Tuesday, February 28, 2012

6 ways that "Narrative Medicine" stories can strengthen healthcare practitioners

When I saw this ad in THE NEW YORKER for a graduate program in “Narrative Medicine,” I had to dig more.

“Narrative medicine” is one cost-effective and evidence-based method to equip health care professionals with the skills needed to respond to the challenge.

Narrative training enables practitioners to comprehend patients’ experiences and to understand what they themselves undergo as clinicians.  This is because a narrative improves the ability to recognize, absorb, interpret, and be moved by stories of illness.

Increasing narrative competence can strengthen one’s:
  1. Professionalism
  2. Cultural competence
  3. Bioethical competence
  4. Interpersonal communication skills
  5. Self-reflective practice
  6. Ability to work with health care teams
For sure, the effective care of the sick requires a deep knowledge of the patient and the competent commitment of the physician – plus, a sturdy bond of trust between them both.

Despite the many sociocultural and professional factors that may divide doctors and patients – not to mention the impact of political and economic pressures on health care – an effective medical practice needs to replace hurried and impersonal care with careful listening, empathic attention, and personal fidelity.

I found that next week, March 6, Columbia University will be hosting a talk by Debra Litzelman, MD entitled, “The Use of Stories in Changing an Academic Health Center's Culture: Indiana University School of Medicine as a Case Report.”

This is one of a series of Narrative Medicine Rounds presented by scholars, clinicians, or writers engaged in work at the interface between narrative and health care.

You can download past programs on iTunes

Debra Litzelman serve as Professor of Medicine and the Associate Dean for Research in Medical Education at IUSM. She completed her Health Services Research (HSR) Fellowship training at the Regenstrief Institute (RGI) in 1989 and served as the HSR Fellowship Training program director from 2000-02 securing funding from HRSA to maintaining funding for the HSR training program during the 10-15 years of its existence.

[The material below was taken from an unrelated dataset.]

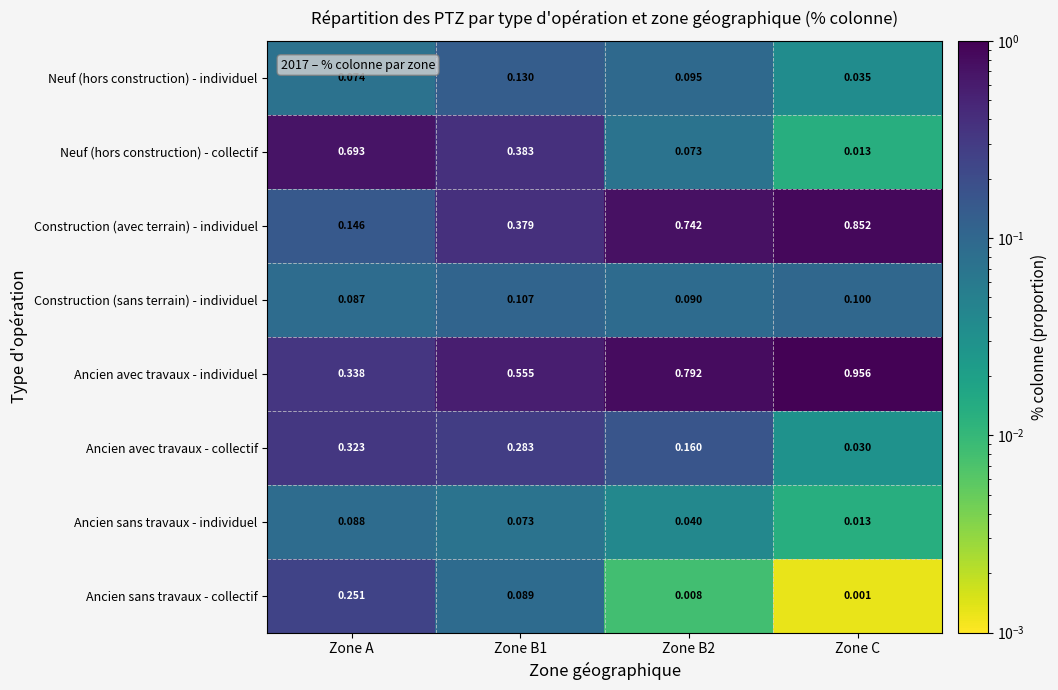

Where is Ancien sans travaux - individuel nearest to the value 0?

Zone C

She has mentored over 15 post-doctoral fellows in HSR and in Medical Education Research most who have gone on to academic medicine careers.

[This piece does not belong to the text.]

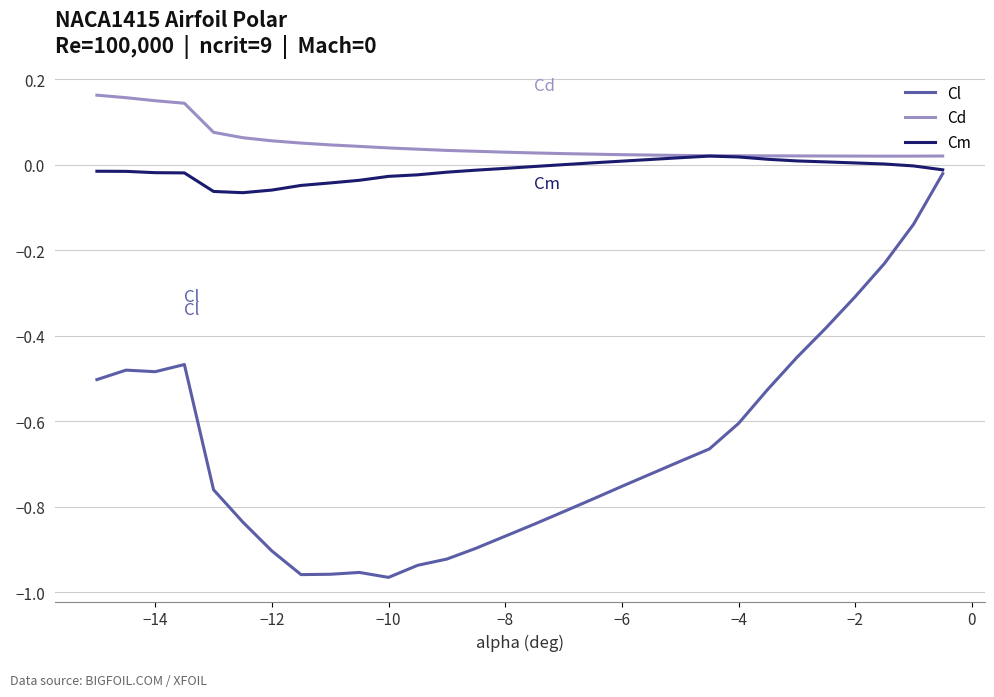

Which series has the largest total across all categories?

Cd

Dr. Litzelman is currently the Principal Investigator on a second $1.5 million NIH Behavioral and Social Science Integrated Curricular Training grant for IUSM. She served as the co-PI on the Fetzer funded Relationship-centered Care Initiative (RCCI) directed at influencing and studying the impact of organizational change strategies on the professional learning environment of IUSM/IU Health System.  She was an investigator on an internal IU Health Value's Education grant from 2006-08 to adapt the RCCI organizational change intervention to the IU Health System's patient care sites.